ACTION ITEM: Lines before the one containing "adjacent components, supporting" are excluded; reproduce that line and all lines after it in the entries below, exactly.

RECORDS SHOWN:
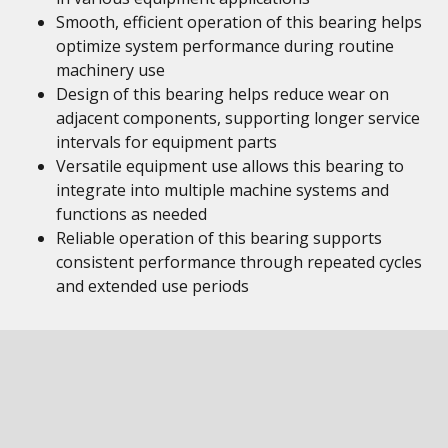
Smooth, efficient operation of this bearing helps
optimize system performance during routine
machinery use
Design of this bearing helps reduce wear on
adjacent components, supporting longer service
intervals for equipment parts
Versatile equipment use allows this bearing to
integrate into multiple machine systems and
functions as needed
Reliable operation of this bearing supports
consistent performance through repeated cycles
and extended use periods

WRITTEN SOLUTION:
adjacent components, supporting longer service
intervals for equipment parts
Versatile equipment use allows this bearing to
integrate into multiple machine systems and
functions as needed
Reliable operation of this bearing supports
consistent performance through repeated cycles
and extended use periods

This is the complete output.